*WHAT YOU NEED TO DO*
Two lines mark the range in the entries below: the one holding "Expansion of Formal Instructional Efforts" and the one holding "2 GoogleAnalytics, mar23_aug19TopContent: March". Set down those two and all lines between them, exactly.

*DATA FOR REVIEW*
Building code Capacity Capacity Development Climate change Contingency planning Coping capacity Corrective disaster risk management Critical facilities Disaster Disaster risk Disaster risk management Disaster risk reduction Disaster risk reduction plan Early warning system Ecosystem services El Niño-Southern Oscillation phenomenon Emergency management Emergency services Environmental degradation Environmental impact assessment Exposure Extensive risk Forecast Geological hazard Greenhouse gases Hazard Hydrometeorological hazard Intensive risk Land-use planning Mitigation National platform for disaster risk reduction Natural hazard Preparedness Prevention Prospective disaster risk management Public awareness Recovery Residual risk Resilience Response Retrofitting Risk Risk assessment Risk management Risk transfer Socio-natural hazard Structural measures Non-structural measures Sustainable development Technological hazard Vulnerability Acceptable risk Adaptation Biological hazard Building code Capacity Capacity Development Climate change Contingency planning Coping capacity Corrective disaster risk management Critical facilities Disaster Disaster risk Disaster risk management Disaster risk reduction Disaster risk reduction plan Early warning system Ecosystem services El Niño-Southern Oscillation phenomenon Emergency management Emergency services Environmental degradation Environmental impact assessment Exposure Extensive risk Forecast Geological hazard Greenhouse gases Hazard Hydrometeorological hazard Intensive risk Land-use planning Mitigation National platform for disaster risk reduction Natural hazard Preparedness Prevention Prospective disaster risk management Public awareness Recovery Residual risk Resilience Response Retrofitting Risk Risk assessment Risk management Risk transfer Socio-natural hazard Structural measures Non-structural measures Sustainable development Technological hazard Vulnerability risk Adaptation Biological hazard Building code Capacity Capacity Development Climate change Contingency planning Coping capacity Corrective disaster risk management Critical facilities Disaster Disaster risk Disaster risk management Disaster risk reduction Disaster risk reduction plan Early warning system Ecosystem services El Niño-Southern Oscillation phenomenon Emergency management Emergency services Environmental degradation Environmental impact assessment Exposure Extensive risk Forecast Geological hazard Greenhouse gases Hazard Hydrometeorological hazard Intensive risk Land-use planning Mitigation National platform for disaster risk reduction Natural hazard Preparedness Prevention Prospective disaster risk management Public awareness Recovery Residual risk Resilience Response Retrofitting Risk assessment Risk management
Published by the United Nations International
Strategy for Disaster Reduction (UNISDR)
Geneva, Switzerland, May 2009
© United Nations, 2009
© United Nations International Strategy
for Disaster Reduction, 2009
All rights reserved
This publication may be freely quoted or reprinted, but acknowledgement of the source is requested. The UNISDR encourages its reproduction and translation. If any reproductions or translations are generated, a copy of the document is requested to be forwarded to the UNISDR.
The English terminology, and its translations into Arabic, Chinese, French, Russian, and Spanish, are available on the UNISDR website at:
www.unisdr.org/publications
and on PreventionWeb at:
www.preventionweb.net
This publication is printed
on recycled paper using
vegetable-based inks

* * *

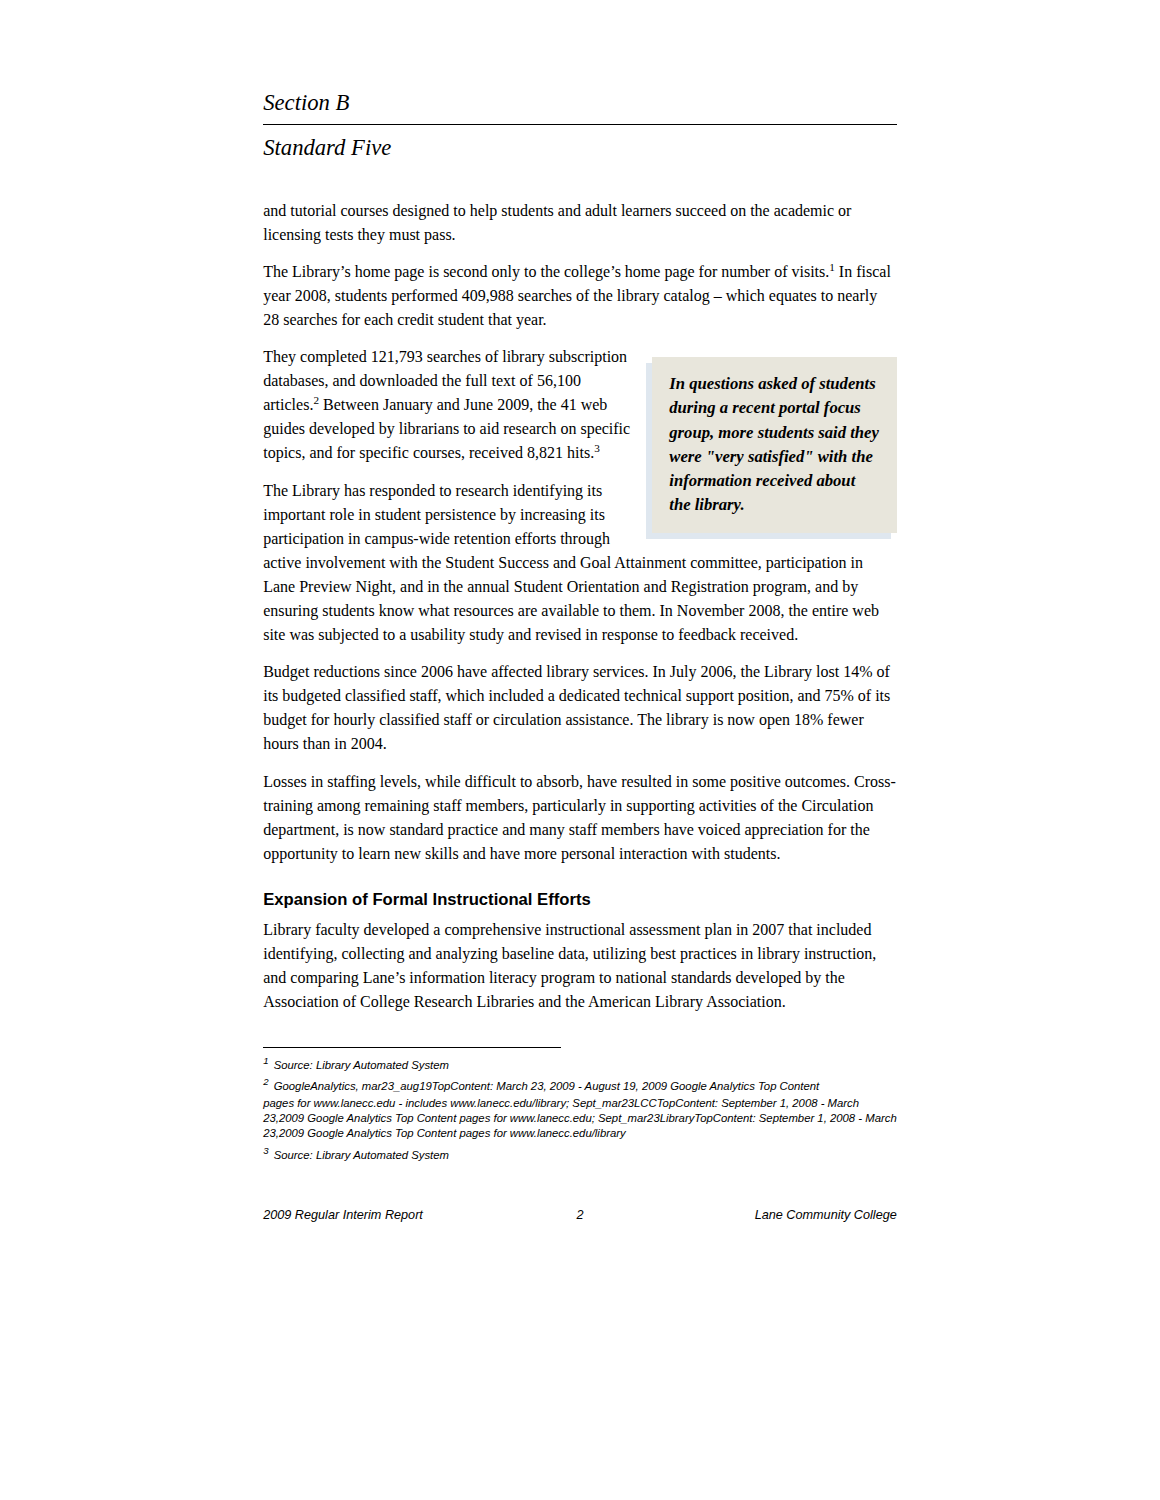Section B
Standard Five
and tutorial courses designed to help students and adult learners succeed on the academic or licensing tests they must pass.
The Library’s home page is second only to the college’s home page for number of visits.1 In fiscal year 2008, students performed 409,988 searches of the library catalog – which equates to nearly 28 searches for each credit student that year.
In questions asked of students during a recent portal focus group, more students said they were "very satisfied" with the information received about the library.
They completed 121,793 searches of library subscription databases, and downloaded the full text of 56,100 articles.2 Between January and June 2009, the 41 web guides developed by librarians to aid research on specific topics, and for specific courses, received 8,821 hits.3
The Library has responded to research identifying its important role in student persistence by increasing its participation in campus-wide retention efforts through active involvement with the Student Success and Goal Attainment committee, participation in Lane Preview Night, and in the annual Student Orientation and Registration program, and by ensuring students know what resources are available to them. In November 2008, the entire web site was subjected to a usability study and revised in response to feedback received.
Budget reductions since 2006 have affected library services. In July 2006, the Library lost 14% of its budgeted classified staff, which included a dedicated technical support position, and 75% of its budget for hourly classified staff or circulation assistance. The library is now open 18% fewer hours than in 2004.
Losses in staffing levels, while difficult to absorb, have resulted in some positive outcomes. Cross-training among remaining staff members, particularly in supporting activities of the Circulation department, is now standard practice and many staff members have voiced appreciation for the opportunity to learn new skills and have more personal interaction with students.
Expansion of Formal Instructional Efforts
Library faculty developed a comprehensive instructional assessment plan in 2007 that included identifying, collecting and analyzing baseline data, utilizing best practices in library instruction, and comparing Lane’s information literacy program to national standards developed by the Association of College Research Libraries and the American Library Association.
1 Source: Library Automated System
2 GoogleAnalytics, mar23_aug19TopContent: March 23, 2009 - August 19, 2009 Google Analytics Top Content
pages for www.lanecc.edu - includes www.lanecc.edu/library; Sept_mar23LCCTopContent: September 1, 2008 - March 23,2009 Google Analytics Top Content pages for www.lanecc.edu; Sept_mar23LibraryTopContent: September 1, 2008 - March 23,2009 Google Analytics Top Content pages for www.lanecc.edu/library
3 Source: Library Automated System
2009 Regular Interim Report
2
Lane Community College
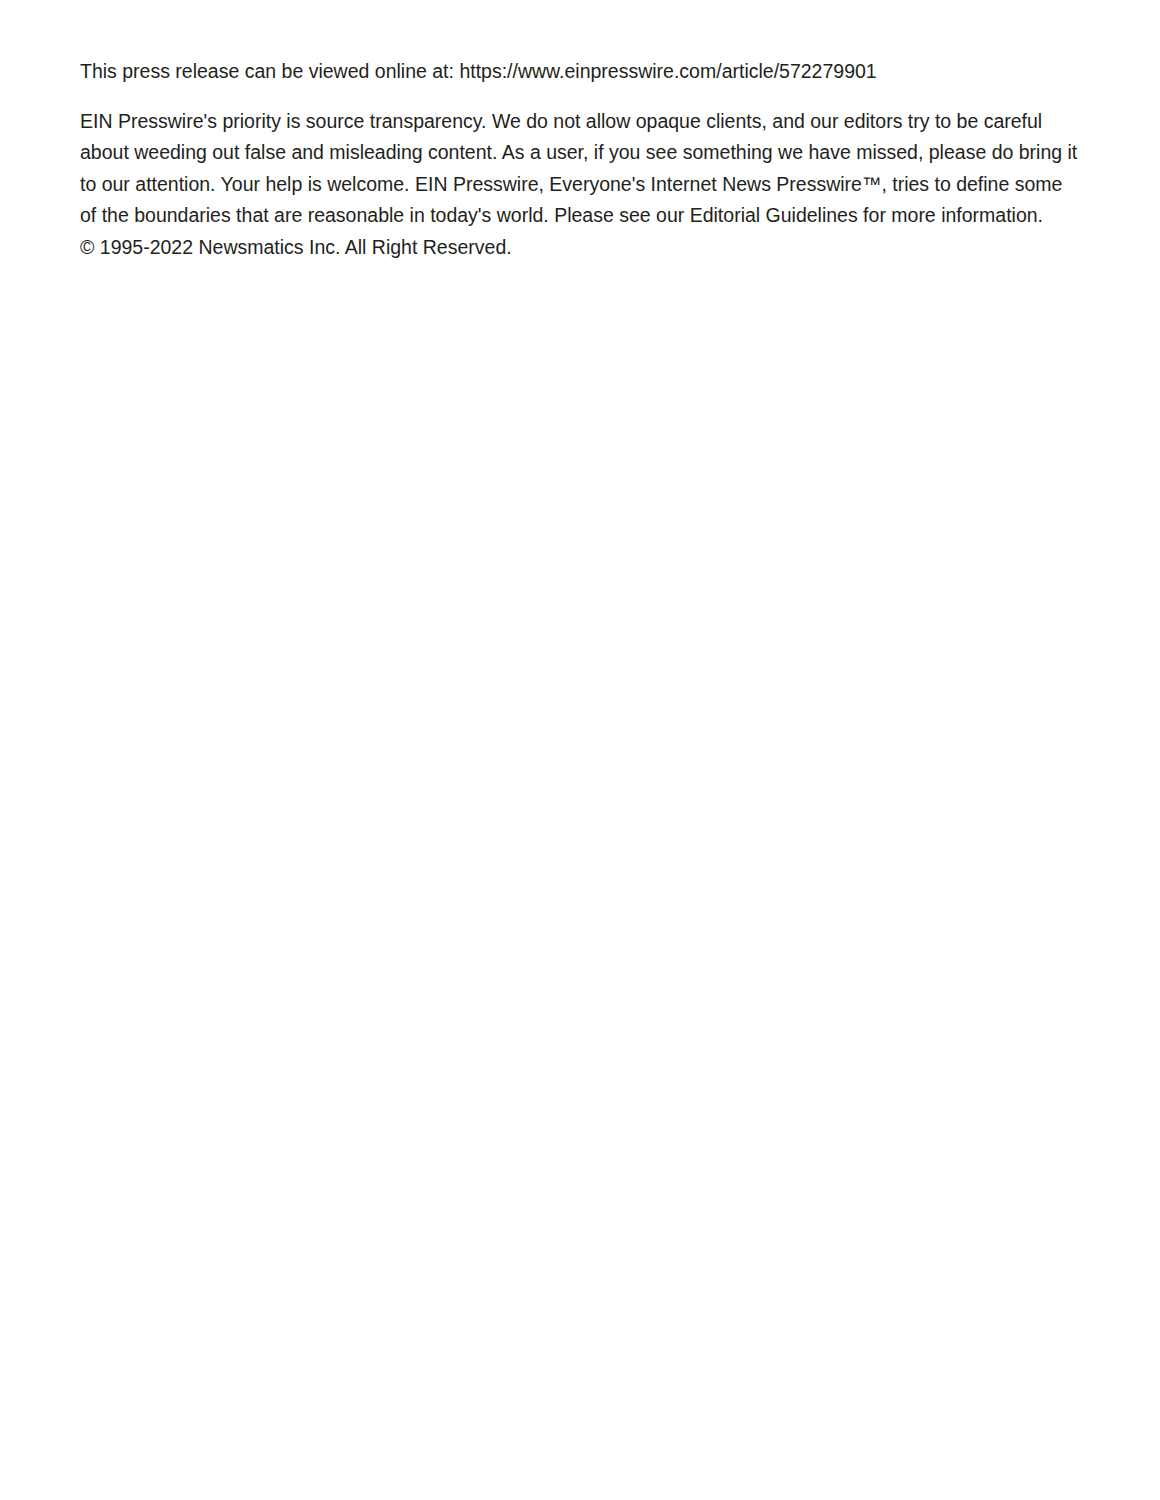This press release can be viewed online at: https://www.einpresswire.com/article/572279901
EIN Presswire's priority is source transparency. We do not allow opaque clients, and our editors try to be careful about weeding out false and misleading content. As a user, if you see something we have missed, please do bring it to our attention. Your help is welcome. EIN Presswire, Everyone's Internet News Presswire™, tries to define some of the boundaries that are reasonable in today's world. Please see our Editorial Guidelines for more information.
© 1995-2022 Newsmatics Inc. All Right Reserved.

*ANSWER BOX*
Expansion of Formal Instructional Efforts
Library faculty developed a comprehensive instructional assessment plan in 2007 that included identifying, collecting and analyzing baseline data, utilizing best practices in library instruction, and comparing Lane’s information literacy program to national standards developed by the Association of College Research Libraries and the American Library Association.
1 Source: Library Automated System
2 GoogleAnalytics, mar23_aug19TopContent: March 23, 2009 - August 19, 2009 Google Analytics Top Content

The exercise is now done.